Marshall built his case by consulting I-CAR and providing supporting documentation.


"I told the people at Farmer's that they didn't follow two insurance regulations, but that didn't change anything,” he said. “Department regulations are being treated by the insurers like they never existed and they're obviously not enforced. Both parties ignore emails and phone calls and the idea is to wear you down and give up, but they got the wrong guy. The insurance companies aren't worried at all about CA-DOI, and they lean on each other to make sure nothing happens."


Marshall has had to explain CA-DOI regulations to both the department and insurers more than a few times, he said.


"On several occasions, I have had to explain a CA-DOI regulation to someone from an insurance company, and I can tell they're completely unfamiliar with what I'm talking about. If they don't even know the regulations, how can they possibly be enforced?” he said.


Marshall isn't satisfied with his most recent decision because he knows there will be more cases just like it right around the corner.
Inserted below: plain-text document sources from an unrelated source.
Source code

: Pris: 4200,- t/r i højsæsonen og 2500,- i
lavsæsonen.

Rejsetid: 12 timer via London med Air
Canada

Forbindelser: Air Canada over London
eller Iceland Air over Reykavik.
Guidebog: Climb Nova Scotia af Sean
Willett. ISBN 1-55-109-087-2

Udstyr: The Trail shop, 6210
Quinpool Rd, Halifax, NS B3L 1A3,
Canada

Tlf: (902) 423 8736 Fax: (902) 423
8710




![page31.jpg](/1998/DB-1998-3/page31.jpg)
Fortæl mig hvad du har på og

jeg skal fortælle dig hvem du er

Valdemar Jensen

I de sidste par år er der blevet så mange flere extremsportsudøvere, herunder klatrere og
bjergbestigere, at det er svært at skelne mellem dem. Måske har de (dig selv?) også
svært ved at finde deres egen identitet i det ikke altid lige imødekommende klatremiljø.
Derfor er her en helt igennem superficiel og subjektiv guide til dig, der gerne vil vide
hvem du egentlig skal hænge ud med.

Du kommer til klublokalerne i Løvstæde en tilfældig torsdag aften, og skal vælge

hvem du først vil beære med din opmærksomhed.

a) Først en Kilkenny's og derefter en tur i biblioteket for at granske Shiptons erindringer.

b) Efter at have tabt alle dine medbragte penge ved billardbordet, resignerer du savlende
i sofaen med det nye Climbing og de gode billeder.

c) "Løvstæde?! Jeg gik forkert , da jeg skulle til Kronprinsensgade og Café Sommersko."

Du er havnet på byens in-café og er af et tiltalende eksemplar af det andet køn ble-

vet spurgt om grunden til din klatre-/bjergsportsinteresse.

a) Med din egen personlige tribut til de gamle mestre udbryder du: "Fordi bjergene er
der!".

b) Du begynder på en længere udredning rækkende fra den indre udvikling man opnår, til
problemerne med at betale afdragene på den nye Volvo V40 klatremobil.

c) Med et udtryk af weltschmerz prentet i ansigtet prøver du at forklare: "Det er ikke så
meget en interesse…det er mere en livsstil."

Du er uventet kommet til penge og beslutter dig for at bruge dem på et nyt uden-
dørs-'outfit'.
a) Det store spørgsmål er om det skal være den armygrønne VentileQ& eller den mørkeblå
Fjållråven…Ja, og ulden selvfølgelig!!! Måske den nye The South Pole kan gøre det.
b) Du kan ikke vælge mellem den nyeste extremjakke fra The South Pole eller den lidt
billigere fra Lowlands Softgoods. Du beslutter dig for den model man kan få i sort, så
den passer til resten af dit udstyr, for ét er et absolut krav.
"The CA-DOI is supposed to be here to protect the consumer, and that's the whole purpose of the regulations, obviously," he said. "Shops often get caught in the middle, but in the end all we want to do is perform a good repair and be fairly compensated for it. Their policies say ‘pre-accident condition,’ but then the insurers wrestle with us when we try to do that. I'm tired of fighting with them, but I guess it's necessary if you're a body shop trying to do business in California."


The real loser in all of this is the consumer due to the lack of enforcement by the CA-DOI, Marshall said.


"We expect the insurance companies to cut costs and save money, but if they're going to ask us to take shortcuts that result in unsafe vehicles out on the road, that's wrong,” he said.